• [Directions]
Report back every line below that carries the word "Data".
-- Entries shown follows --
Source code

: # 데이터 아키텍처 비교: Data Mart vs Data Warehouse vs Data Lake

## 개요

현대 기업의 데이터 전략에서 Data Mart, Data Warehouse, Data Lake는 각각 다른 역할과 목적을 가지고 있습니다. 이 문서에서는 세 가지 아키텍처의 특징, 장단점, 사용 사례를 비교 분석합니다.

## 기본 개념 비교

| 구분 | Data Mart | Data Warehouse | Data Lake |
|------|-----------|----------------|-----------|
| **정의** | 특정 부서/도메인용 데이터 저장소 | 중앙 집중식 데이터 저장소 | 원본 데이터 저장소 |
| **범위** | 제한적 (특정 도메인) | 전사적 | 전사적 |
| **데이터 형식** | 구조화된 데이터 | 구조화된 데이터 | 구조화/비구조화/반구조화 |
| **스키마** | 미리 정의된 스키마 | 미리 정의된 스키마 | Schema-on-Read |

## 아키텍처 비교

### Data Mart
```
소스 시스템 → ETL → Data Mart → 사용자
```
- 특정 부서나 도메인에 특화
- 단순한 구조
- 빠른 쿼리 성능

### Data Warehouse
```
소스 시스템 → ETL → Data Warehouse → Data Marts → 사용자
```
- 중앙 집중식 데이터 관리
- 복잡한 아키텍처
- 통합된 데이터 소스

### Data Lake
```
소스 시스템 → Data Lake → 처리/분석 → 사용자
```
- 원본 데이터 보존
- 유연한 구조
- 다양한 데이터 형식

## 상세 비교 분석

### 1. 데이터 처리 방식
-- Entries shown concluded --
• [Solved exercise]
: # 데이터 아키텍처 비교: Data Mart vs Data Warehouse vs Data Lake
현대 기업의 데이터 전략에서 Data Mart, Data Warehouse, Data Lake는 각각 다른 역할과 목적을 가지고 있습니다. 이 문서에서는 세 가지 아키텍처의 특징, 장단점, 사용 사례를 비교 분석합니다.
| 구분 | Data Mart | Data Warehouse | Data Lake |
### Data Mart
소스 시스템 → ETL → Data Mart → 사용자
### Data Warehouse
소스 시스템 → ETL → Data Warehouse → Data Marts → 사용자
### Data Lake
소스 시스템 → Data Lake → 처리/분석 → 사용자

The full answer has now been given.